一方で、課題点もあり、ポジションや給与面などの待遇については個別対応となるため一律で制度化が難しいこと、周囲の社員が再雇用を期待して安易な退職を望むことへの危惧などが挙げられています。
試行錯誤ではあるが ”未来の働き方” 「再雇用制度」
企業側とリターンした本人にはメリットが多いように思える「再雇用制度」。では、働き続けている周りの社員たちはどう思っているのでしょうか?
「他社を見てきた視野の広さがあり、以前より仕事ができる」「頼りがいがある」といった好意的な意見が多い一方で、「以前の仕事のやり方に固執しないでほしい」「慣れ合いになってほしくない」などの厳しい意見もありました。
そこで、ある企業では、周囲の社員(あるいは部下)との面接に通った人だけが再雇用されるというユニークな仕組みを作っています。
「再雇用制度」にはまだ賛否両論あり、どの企業も手探りで進めているのが現状だと思いますが、新しい事を始めるときには、問題や軋轢は起こるもの。
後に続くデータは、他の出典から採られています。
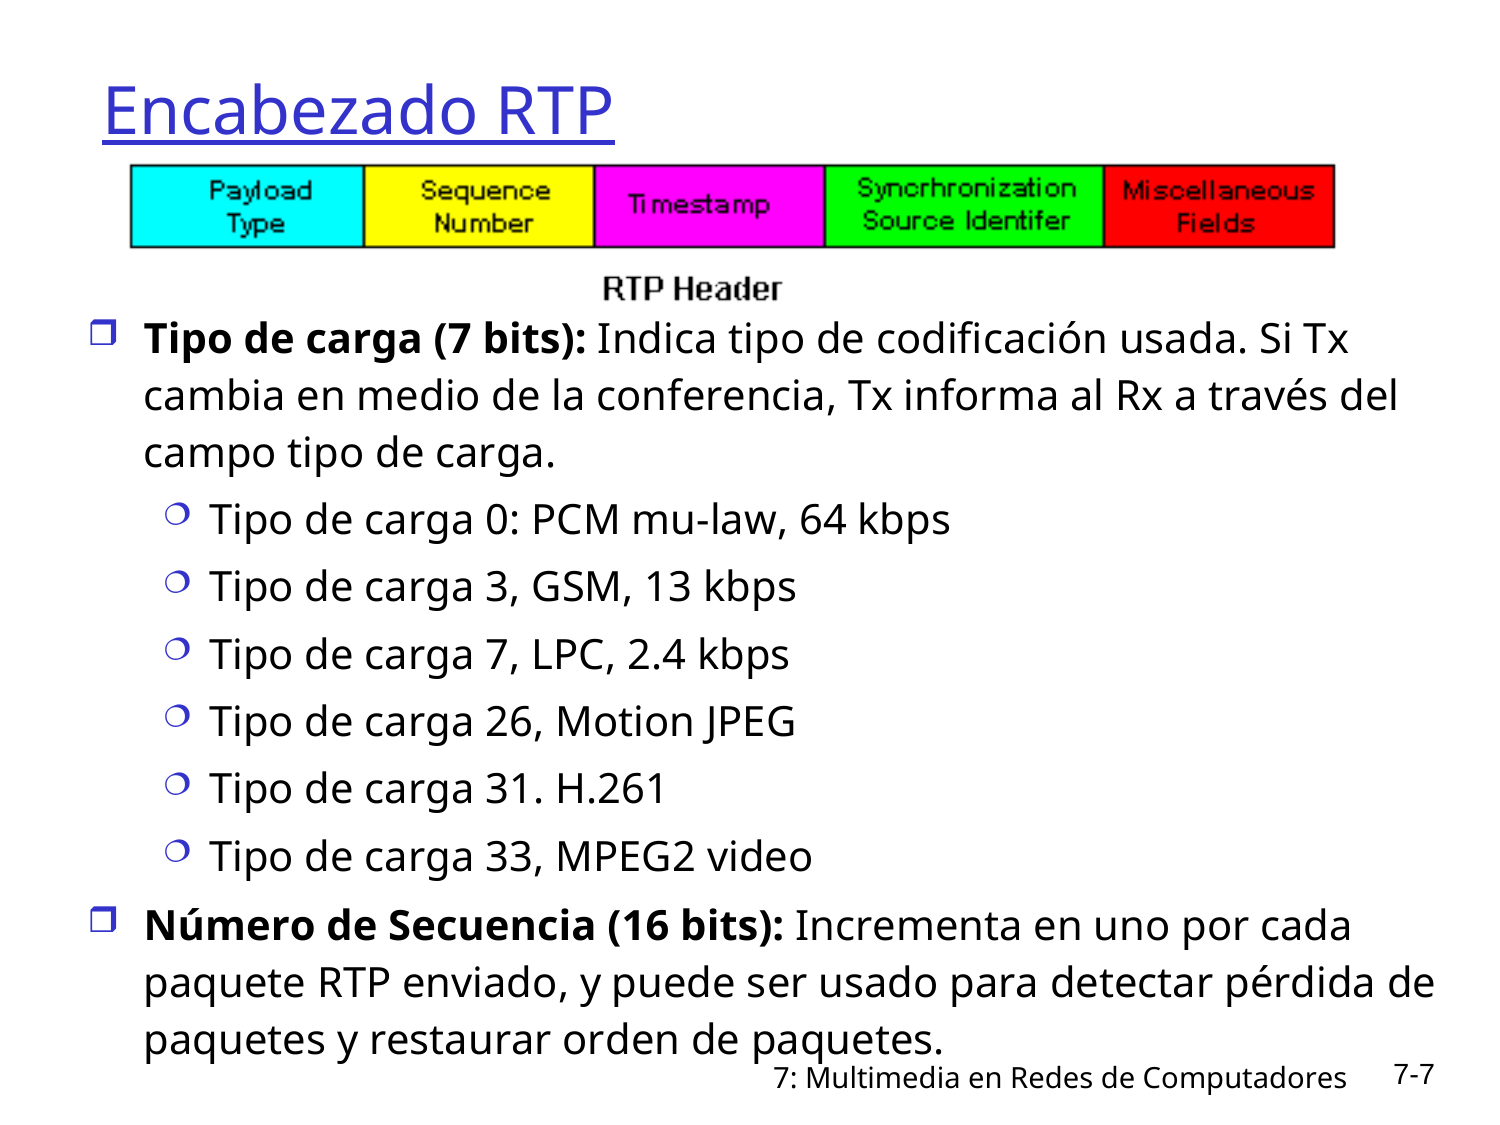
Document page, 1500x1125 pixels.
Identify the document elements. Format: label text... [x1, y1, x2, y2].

picture [87, 162, 1388, 308]
title Encabezado RTP [87, 29, 1363, 162]
list Tipo de carga (7 bits): Indica tipo de codificación usada. Si Tx cambia en medio de la conferencia, Tx informa al Rx a través del campo tipo de carga. Tipo de carga 0: PCM mu-law, 64 kbps Tipo de carga 3, GSM, 13 kbps Tipo de carga 7, LPC, 2.4 kbps Tipo de carga 26, Motion JPEG Tipo de carga 31. H.261 Tipo de carga 33, MPEG2 video Número de Secuencia (16 bits): Incrementa en uno por cada paquete RTP enviado, y puede ser usado para detectar pérdida de paquetes y restaurar orden de paquetes. [87, 308, 1463, 1037]
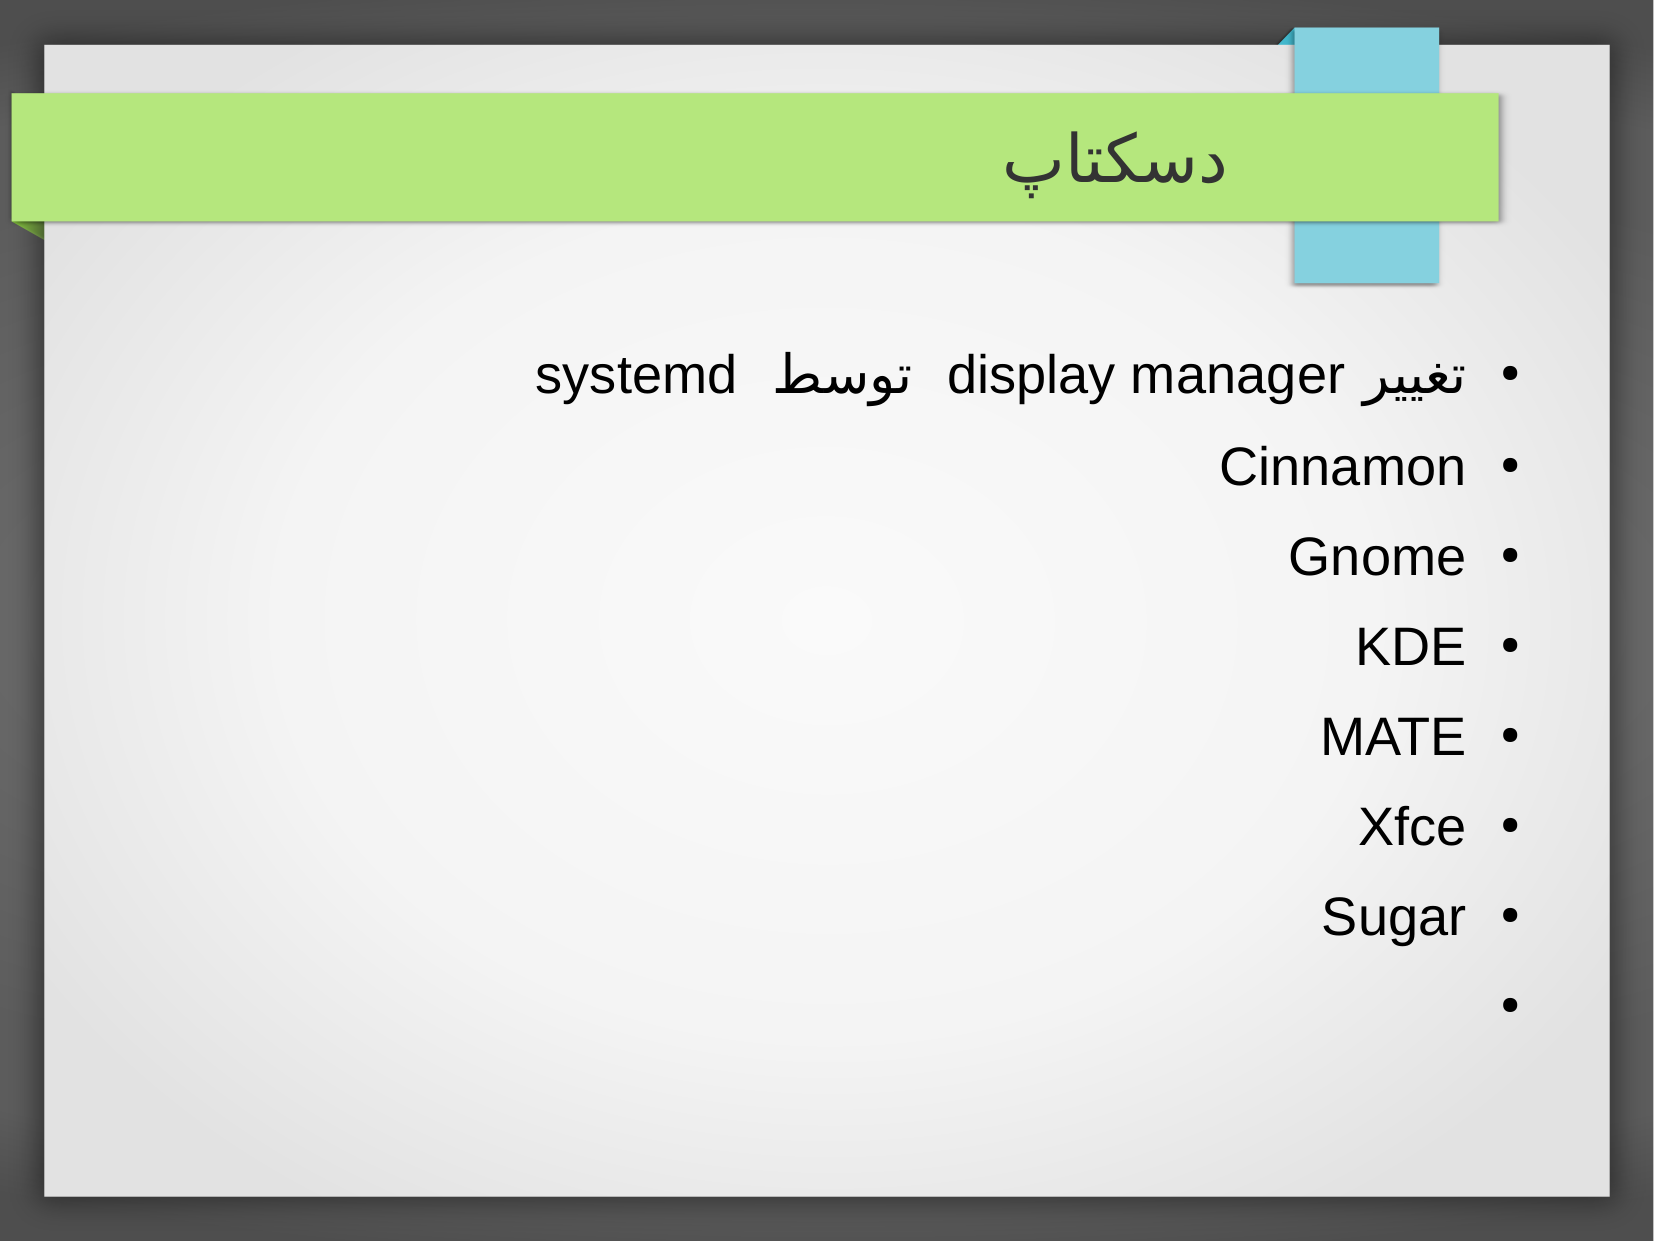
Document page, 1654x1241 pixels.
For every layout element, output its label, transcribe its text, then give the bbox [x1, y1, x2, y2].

picture [0, 0, 1654, 1241]
title دسکتاپ [70, 106, 1229, 213]
list تغییر display manager توسط systemd Cinnamon Gnome KDE MATE Xfce Sugar [82, 343, 1538, 1063]
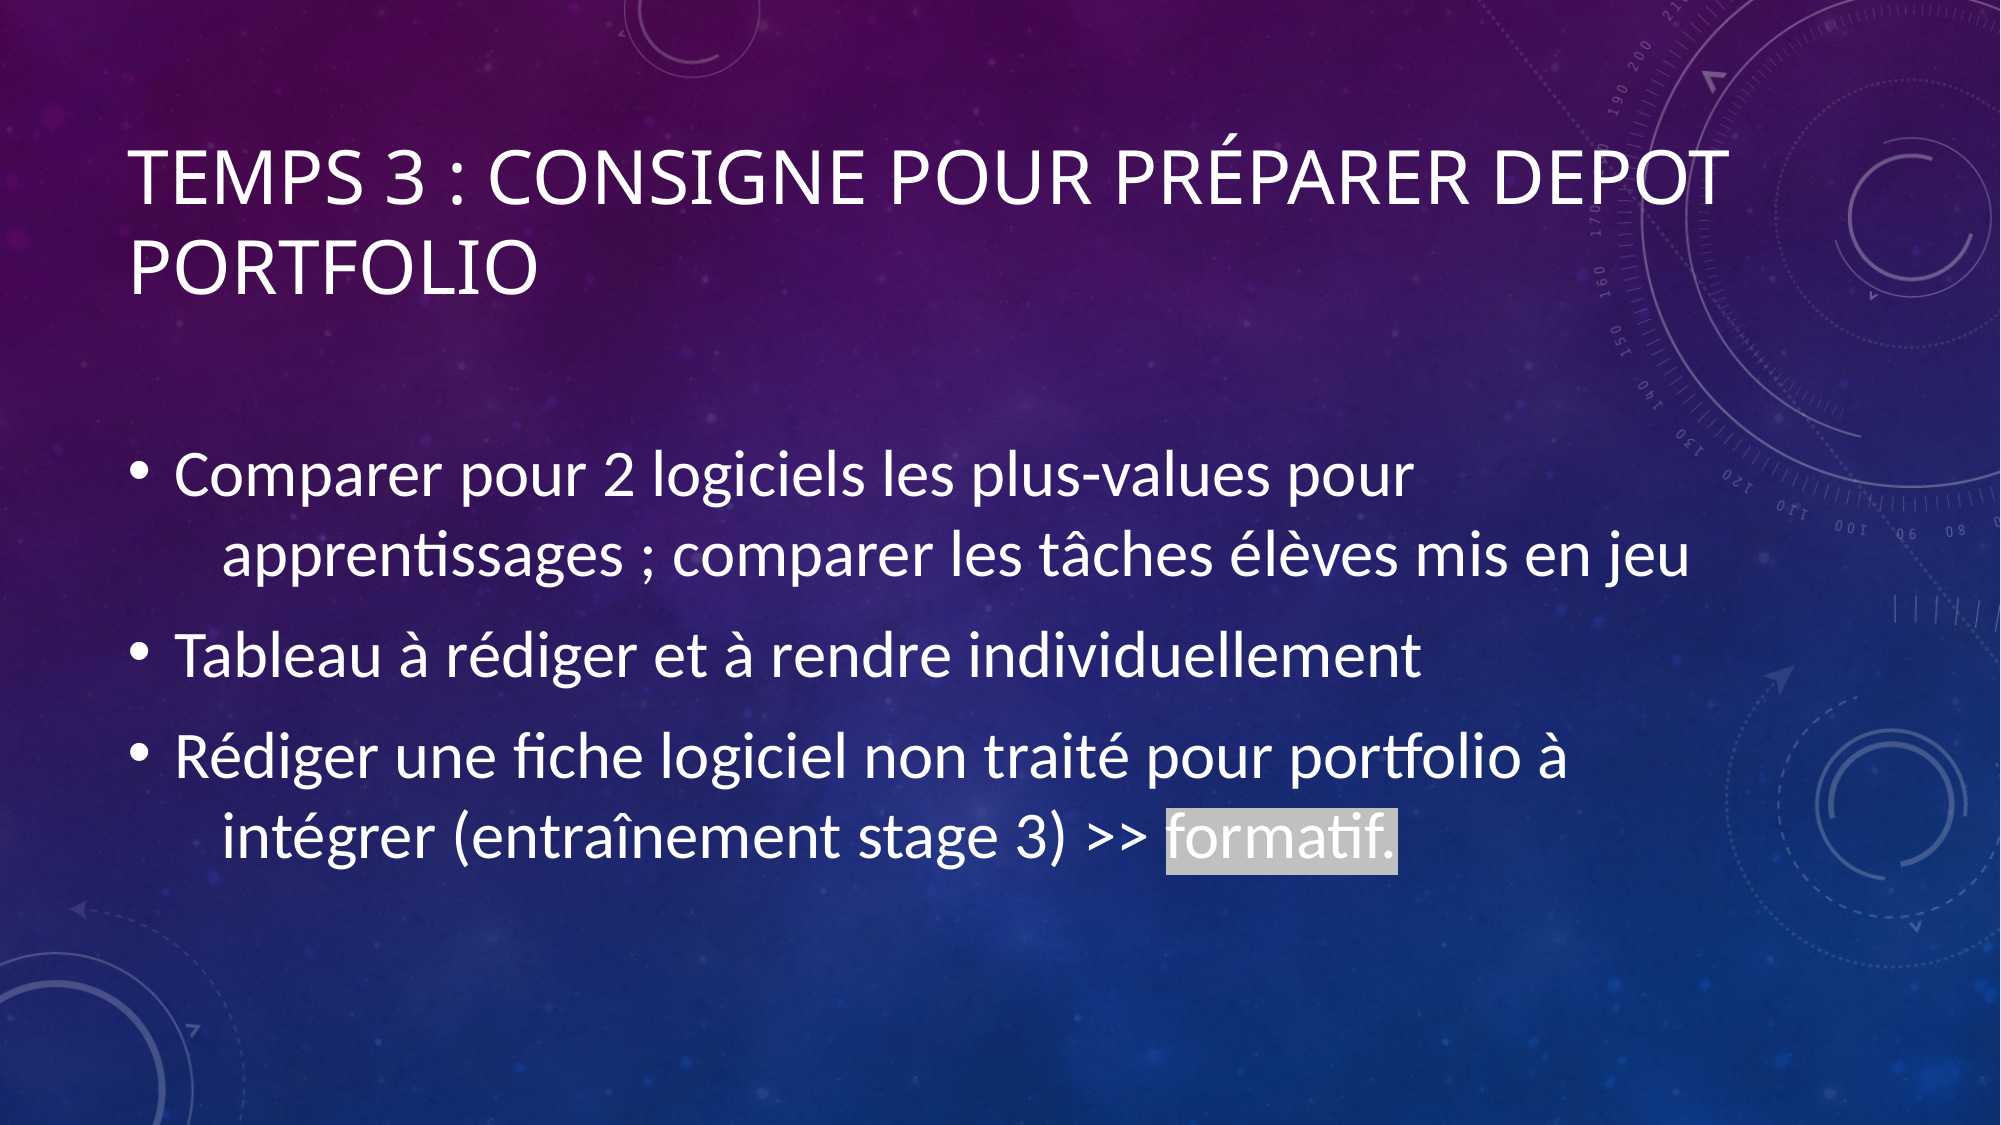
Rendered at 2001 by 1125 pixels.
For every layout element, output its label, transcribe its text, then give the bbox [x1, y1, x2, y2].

title Temps 3 : consigne pour préparer depot portfolio [112, 99, 1775, 339]
list Comparer pour 2 logiciels les plus-values pour apprentissages ; comparer les tâches élèves mis en jeu Tableau à rédiger et à rendre individuellement Rédiger une fiche logiciel non traité pour portfolio à intégrer (entraînement stage 3) >> formatif. [112, 351, 1775, 950]
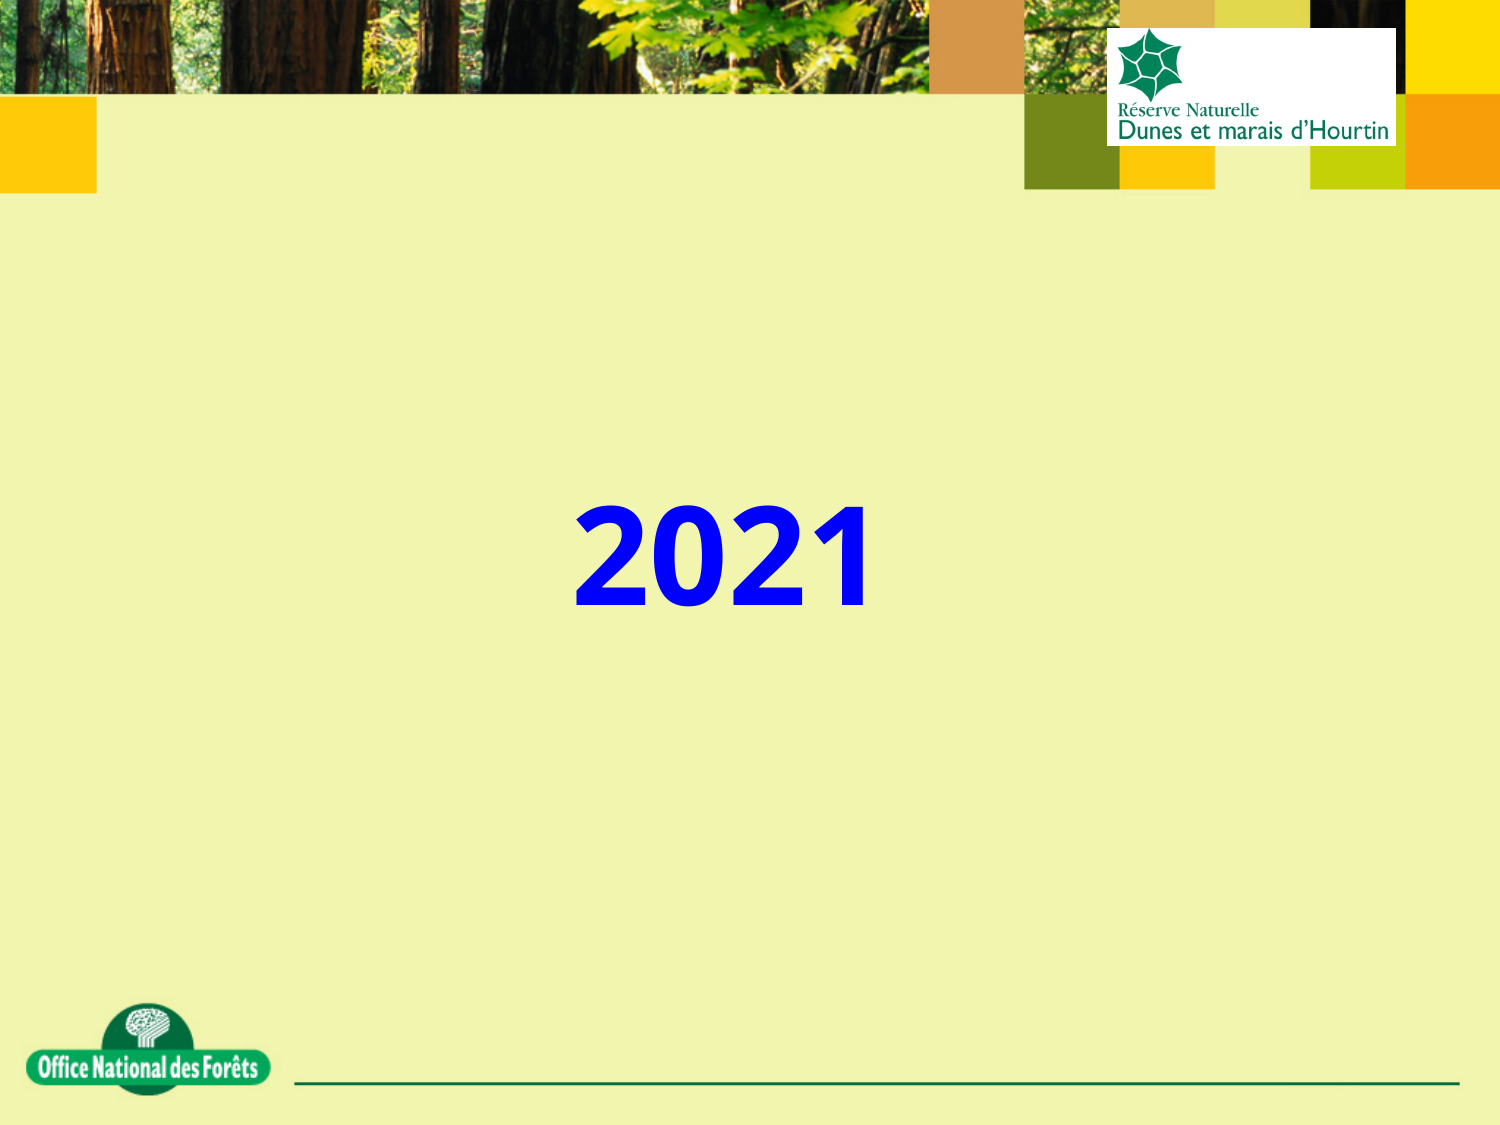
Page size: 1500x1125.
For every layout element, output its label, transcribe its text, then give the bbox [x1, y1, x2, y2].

これまでのように、「仕事か?家庭か?」の二者択一の選択ではなく、猶予期間がある安心感は企業側も働き手にもメリットではないでしょうか。まだ小さな潮流ですが、働き手が企業に合わせるのではなく、働き手の働き方に合わせられる柔軟な企業が増えていくことを望みます。

ライターからのヒトコト
私自身、「再雇用制度」という言葉も制度もなかった10数年前にリターンをした経験があります。今回、興味があって調べてみましたが、やはり企業と働く人とは縁もありますし、制度や数字では測りきれないのかなと思いました。現場の受け入れ体制や雰囲気、リターン社員の人柄、仕事内容などが上手く合致すると、スムーズな職場関係が築けると思います。